---------- Passage ----------
Rudram is a Marathi thriller television series was directed by Bhimrao Mude, written by Girish Joshi and produced by Nikhil Sheth, Vinod Lavekar, Sandesh Kulkarni under the production house Potadi Entertainment. The series starred Mukta Barve, Vandana Gupte, Satish Rajwade, Mohan Agashe among others and debuted on Zee Yuva on 7 August 2017. The final episode was broadcast on 16 November 2017.

Plot
Ragini (Mukta Barve) is an ordinary young woman living an ordinary life. Her life is turned up side down when her husband, only child and her father are killed in a car accident, but luckily she survives. Dealing with the following guilt and mental trauma, with the help of her physciatrist (Mohan Agashe) and accompanied by her mother (Vandana Gupte) she discovers that the accident was a premediated murder. This sets her on a journey of investigation and revenge, while struggling with personal and emotional challenges.
----------
## Exercise details
According to the passage on the series Rudram, on which channel did the show debut?
---------- Data supplied ----------
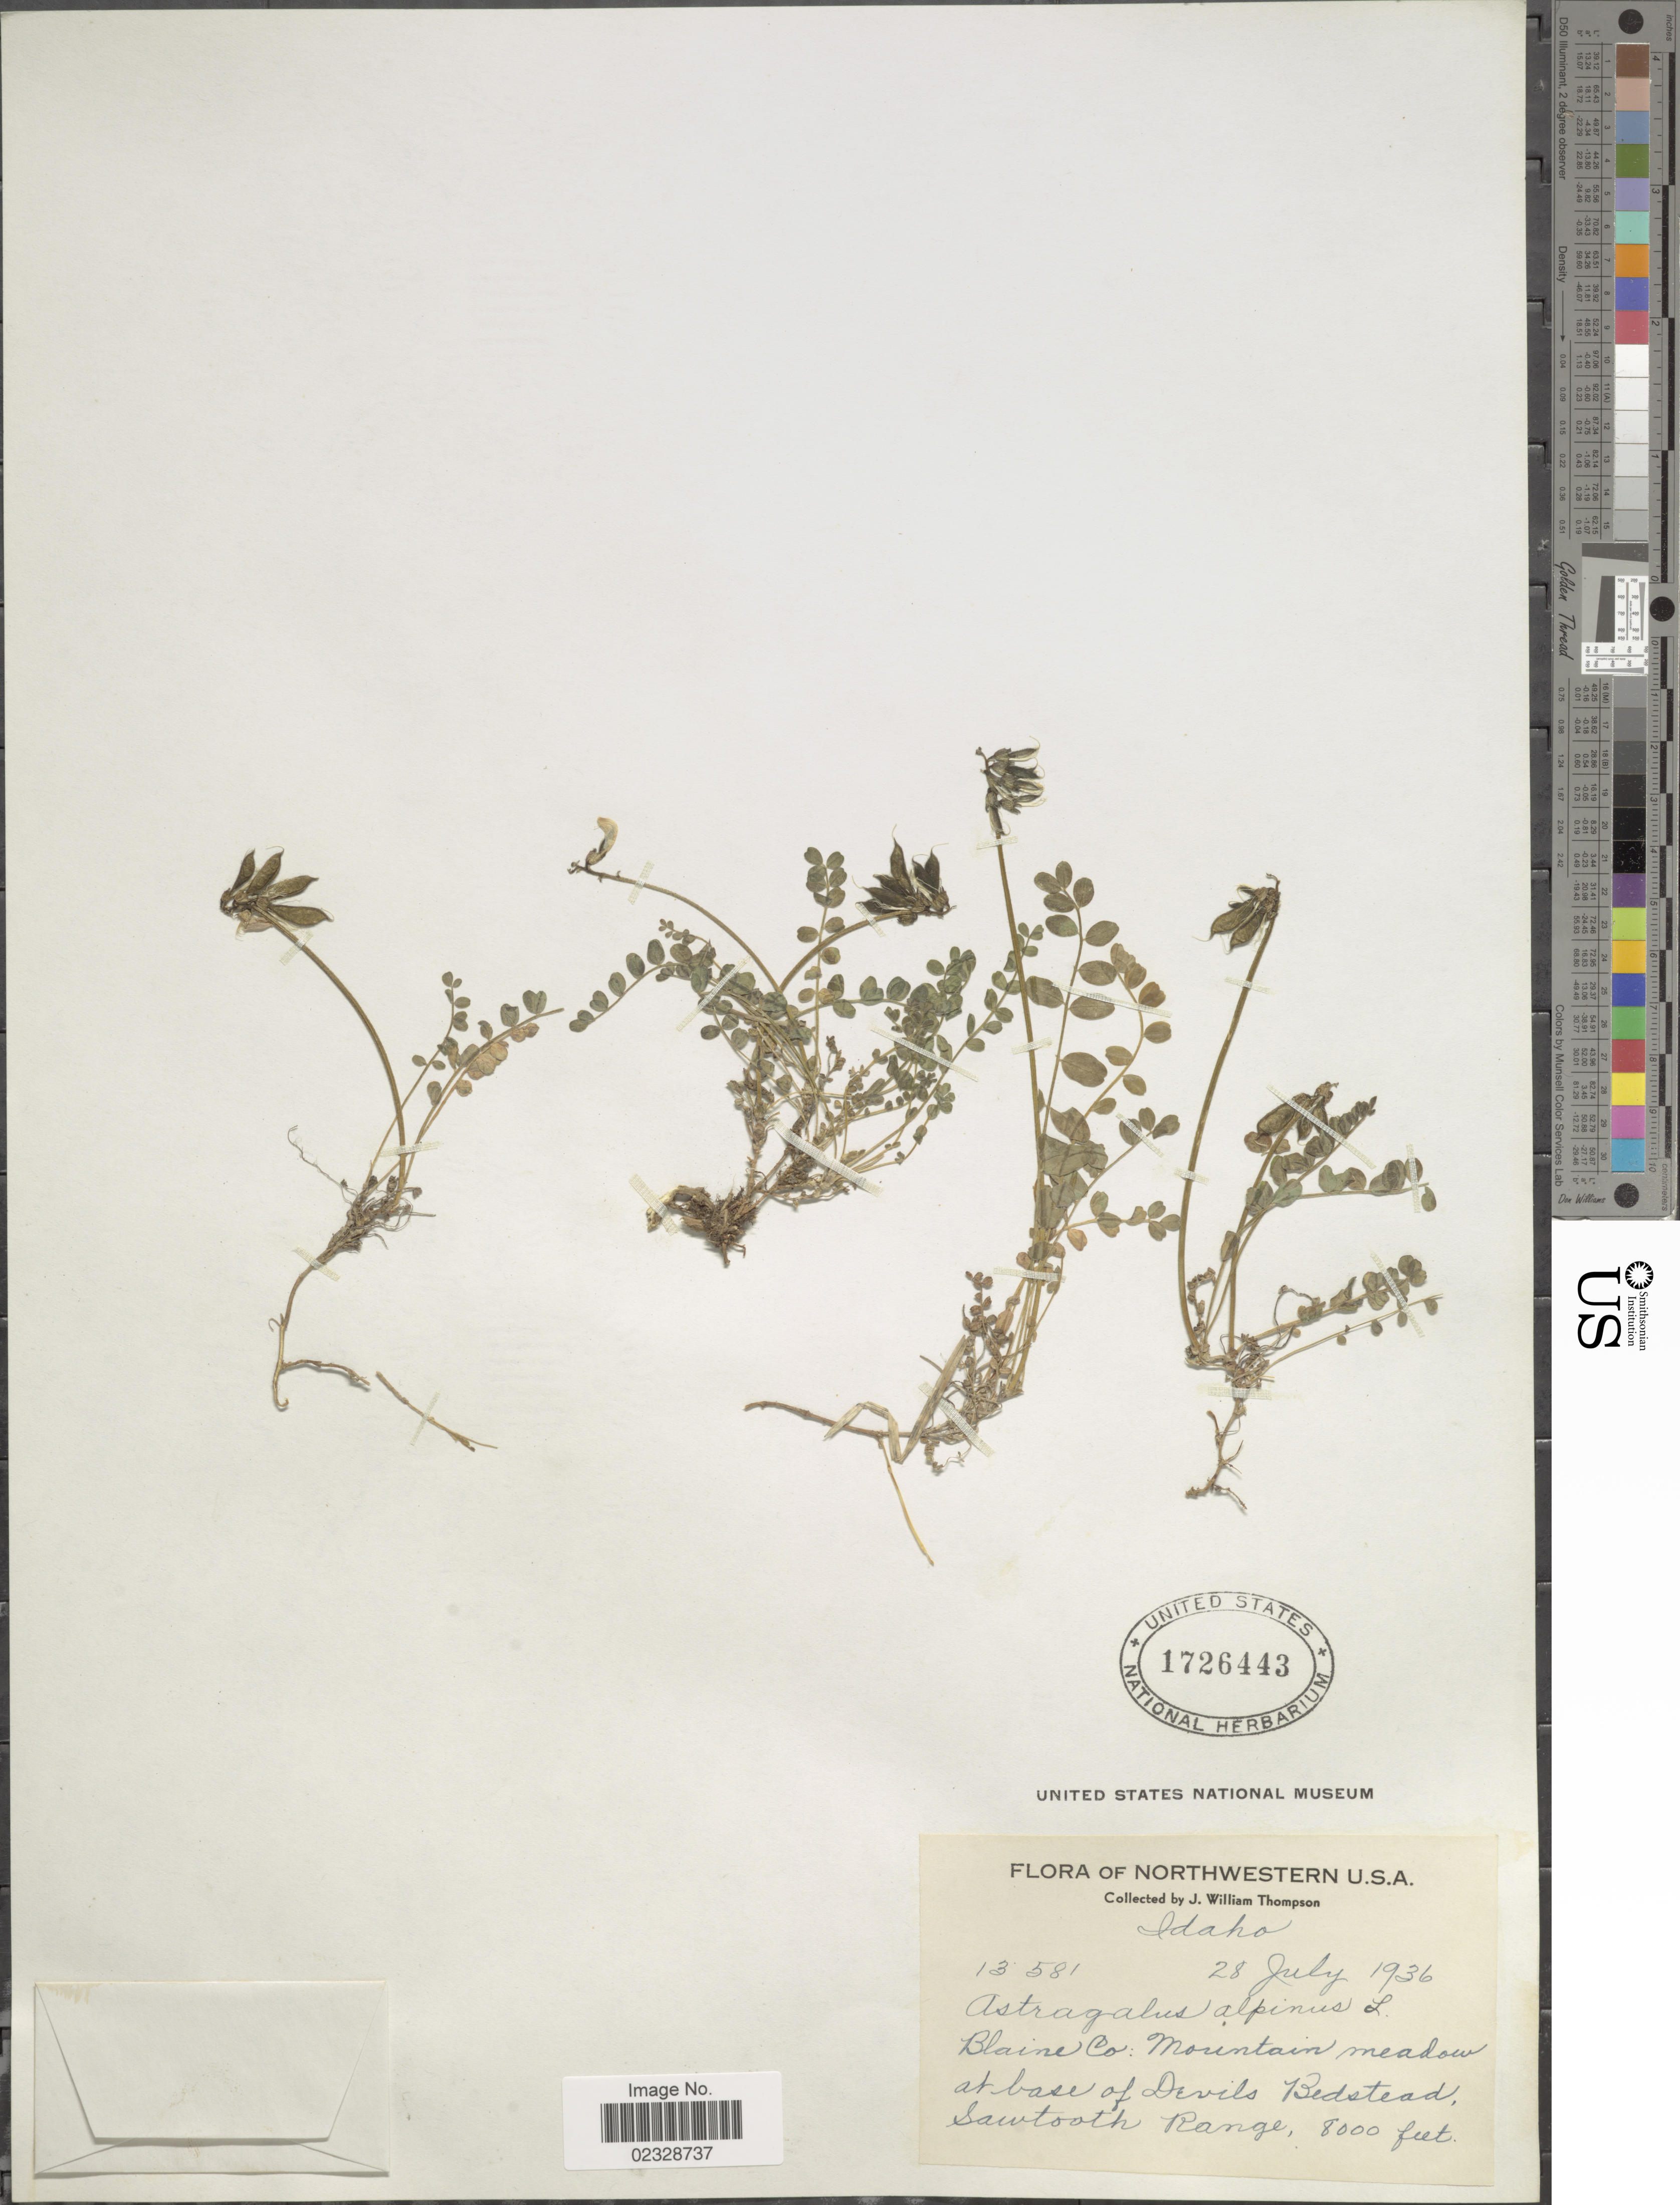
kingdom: Plantae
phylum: Tracheophyta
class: Magnoliopsida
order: Fabales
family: Fabaceae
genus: Astragalus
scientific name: Astragalus alpinus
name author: L.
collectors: J. W. Thompson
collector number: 13581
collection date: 1936-07-28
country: United States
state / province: Idaho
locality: Northwestern U.S.A., Blaine Co., base of Devils Bedstead, Sawtooth Range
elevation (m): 2438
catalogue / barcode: US 1726443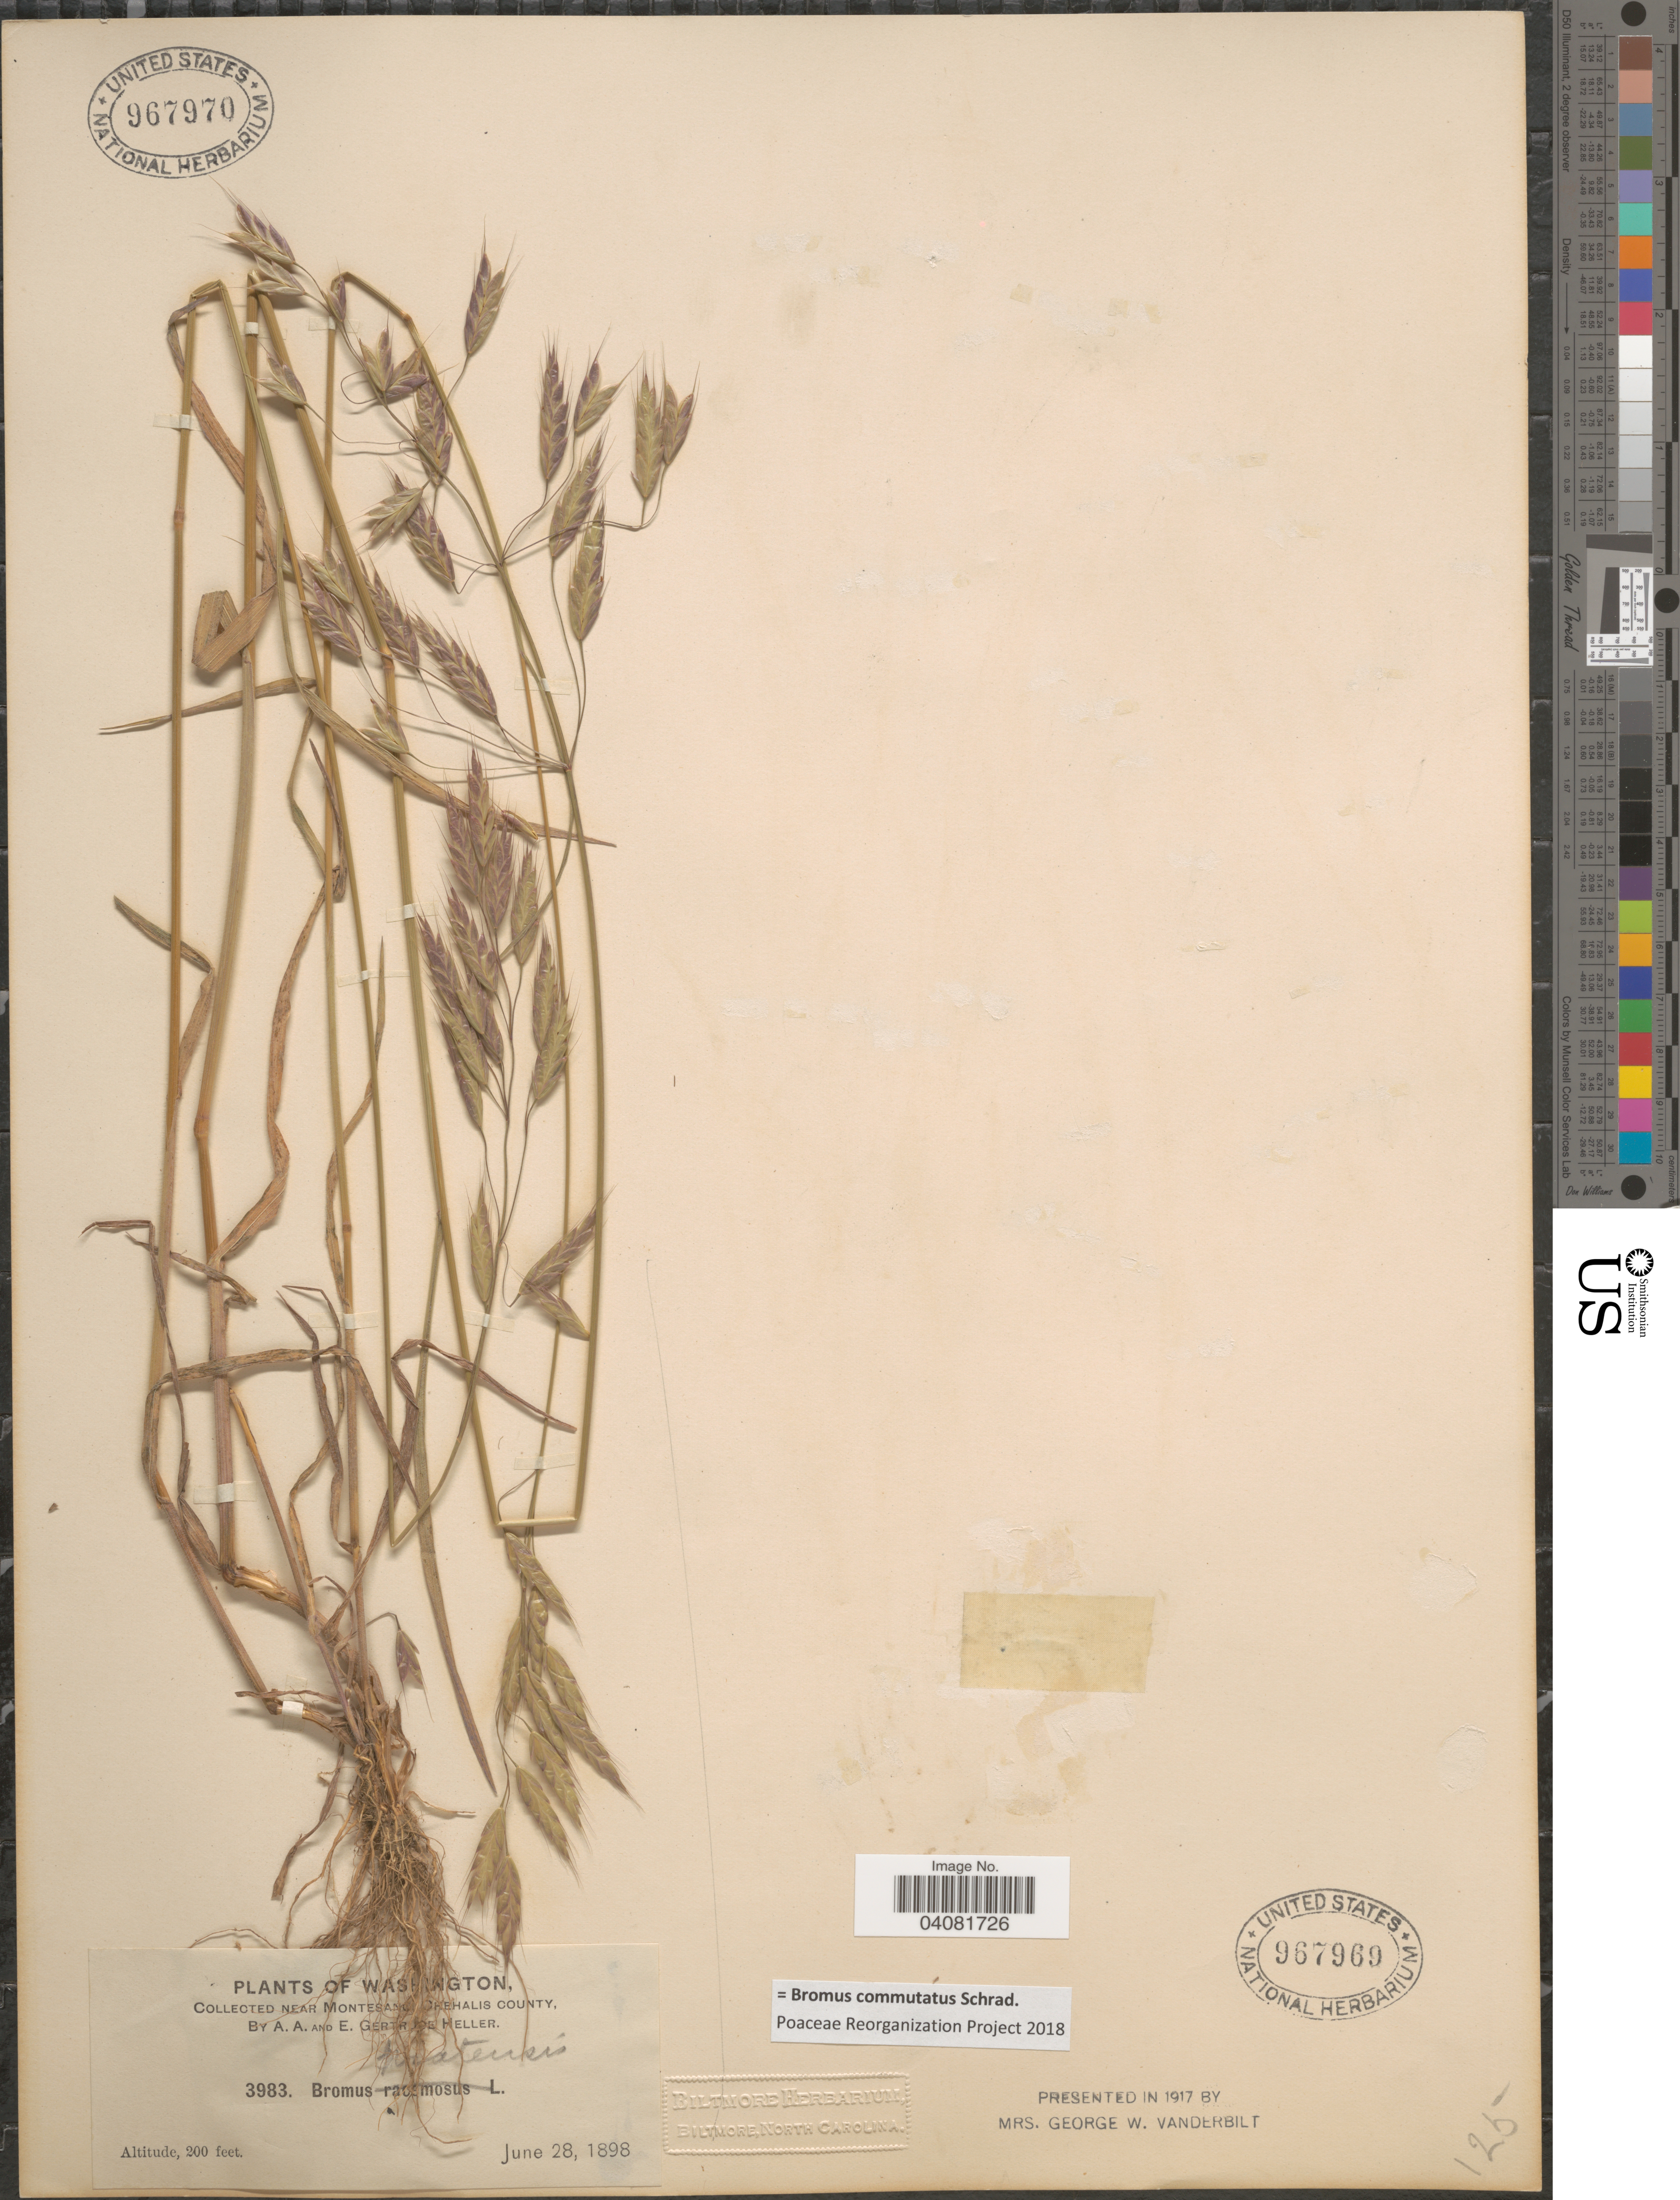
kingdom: Plantae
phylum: Tracheophyta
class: Liliopsida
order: Poales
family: Poaceae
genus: Bromus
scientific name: Bromus commutatus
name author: Schrad.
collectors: A. A. Heller & E. G. Heller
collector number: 3983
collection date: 1898-06-28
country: United States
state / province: Washington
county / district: Grays Harbor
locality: Near Montesano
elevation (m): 61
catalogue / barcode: US 967970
----------
## Answer to the exercise
Zee Yuva